▸ **Problem requirements**
From the entries that follow, list every line in which the string "CliniCum" appears.

>>>

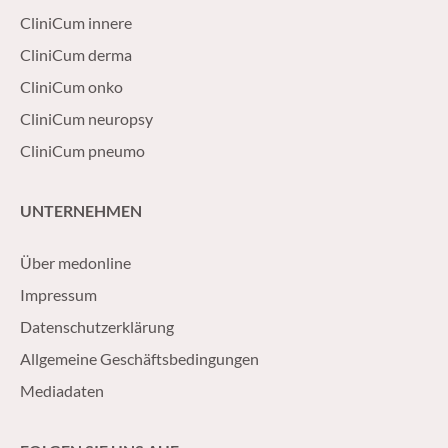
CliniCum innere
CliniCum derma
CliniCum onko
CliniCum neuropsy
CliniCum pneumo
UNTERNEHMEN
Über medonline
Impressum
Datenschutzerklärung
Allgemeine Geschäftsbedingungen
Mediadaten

<<<
>>>

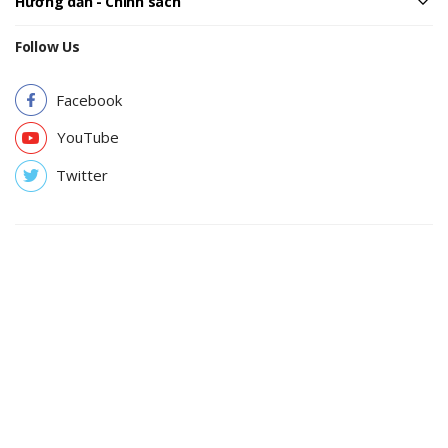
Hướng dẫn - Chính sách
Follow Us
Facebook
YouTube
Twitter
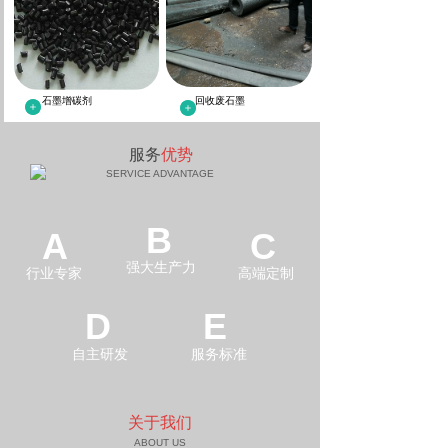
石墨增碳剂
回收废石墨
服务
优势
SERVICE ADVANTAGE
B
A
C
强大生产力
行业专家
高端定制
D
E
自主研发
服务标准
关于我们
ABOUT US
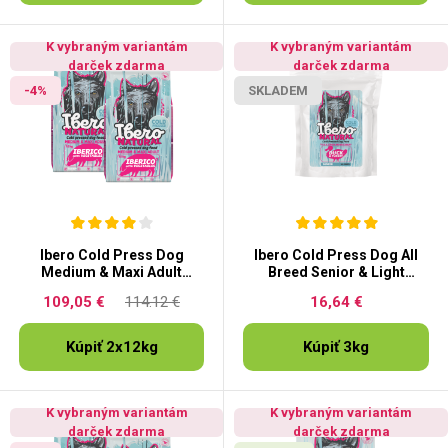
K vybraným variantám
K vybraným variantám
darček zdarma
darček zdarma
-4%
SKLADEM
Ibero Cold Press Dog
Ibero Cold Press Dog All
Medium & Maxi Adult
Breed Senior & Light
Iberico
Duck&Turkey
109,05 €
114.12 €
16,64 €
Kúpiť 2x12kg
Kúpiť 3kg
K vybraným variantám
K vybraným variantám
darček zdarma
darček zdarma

<<<
>>>

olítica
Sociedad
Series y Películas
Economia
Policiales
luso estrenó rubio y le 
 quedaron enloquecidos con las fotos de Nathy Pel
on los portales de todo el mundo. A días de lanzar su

<<<

▸ **Task solution**
CliniCum innere
CliniCum derma
CliniCum onko
CliniCum neuropsy
CliniCum pneumo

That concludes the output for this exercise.